Il convient ici de noter que dans le cadre du dispositif du contrat unique conclu par la majorité des consommateurs particuliers finals, ce contrat relatif à l’accès au réseau est conclu entre le gestionnaire de réseau et le fournisseur (contrat dit « GRD-F »).
Tout refus de conclure un contrat d'accès au réseau public doit être motivé. Il est notifié au demandeur et à la Commission de régulation de l'énergie (CRE).
L’article L 111-93 dispose que ce refus doit résulter de « critères, objectifs et non discriminatoires, qui ne peuvent être fondés que sur des impératifs liés au bon accomplissement des missions de service public et sur des motifs techniques tenant à la sécurité et la sûreté des réseaux, et à la qualité de leur fonctionnement ».

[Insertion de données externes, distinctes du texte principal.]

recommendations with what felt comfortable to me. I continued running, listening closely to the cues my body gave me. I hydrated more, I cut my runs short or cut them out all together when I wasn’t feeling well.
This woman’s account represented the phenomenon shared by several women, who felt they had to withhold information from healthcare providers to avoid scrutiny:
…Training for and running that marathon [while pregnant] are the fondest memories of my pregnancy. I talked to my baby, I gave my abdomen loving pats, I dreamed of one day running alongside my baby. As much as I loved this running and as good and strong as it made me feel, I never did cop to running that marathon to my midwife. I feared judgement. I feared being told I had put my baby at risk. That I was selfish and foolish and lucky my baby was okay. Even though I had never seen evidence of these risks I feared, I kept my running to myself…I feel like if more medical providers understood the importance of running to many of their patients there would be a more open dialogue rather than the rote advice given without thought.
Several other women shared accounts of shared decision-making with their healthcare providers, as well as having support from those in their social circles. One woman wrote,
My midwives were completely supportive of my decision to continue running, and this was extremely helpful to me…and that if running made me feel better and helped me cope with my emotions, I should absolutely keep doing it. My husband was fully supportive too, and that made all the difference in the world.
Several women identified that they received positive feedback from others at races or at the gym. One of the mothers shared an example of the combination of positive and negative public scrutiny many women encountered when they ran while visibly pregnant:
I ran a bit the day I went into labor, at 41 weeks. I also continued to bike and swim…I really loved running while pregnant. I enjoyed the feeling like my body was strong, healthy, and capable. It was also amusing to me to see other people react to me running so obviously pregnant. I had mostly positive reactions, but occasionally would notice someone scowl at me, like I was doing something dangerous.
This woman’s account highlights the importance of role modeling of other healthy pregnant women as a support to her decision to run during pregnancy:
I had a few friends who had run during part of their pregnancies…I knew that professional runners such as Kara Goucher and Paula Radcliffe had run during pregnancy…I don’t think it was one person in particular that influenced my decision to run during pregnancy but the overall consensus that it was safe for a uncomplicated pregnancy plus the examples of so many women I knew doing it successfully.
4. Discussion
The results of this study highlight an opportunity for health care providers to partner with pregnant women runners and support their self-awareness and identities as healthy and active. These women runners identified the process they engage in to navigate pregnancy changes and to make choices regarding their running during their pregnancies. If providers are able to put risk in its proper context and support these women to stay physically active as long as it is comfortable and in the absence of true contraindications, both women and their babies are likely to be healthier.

De plus, aux termes de ce même article, le gestionnaire du réseau est tenu de refuser l'accès au réseau à un producteur non autorisé ainsi qu’à un fournisseur qui exerce une activité d'achat pour revente non conforme aux textes.
Enfin, les sanctions prévues à l’article L 142-31 du Code de l’énergie peuvent trouver à s’appliquer en cas de manquement.
Dans le cadre de sa mission de service public, ERDF est donc le garant du droit d'accès au réseau de distribution dont bénéficie chaque "client".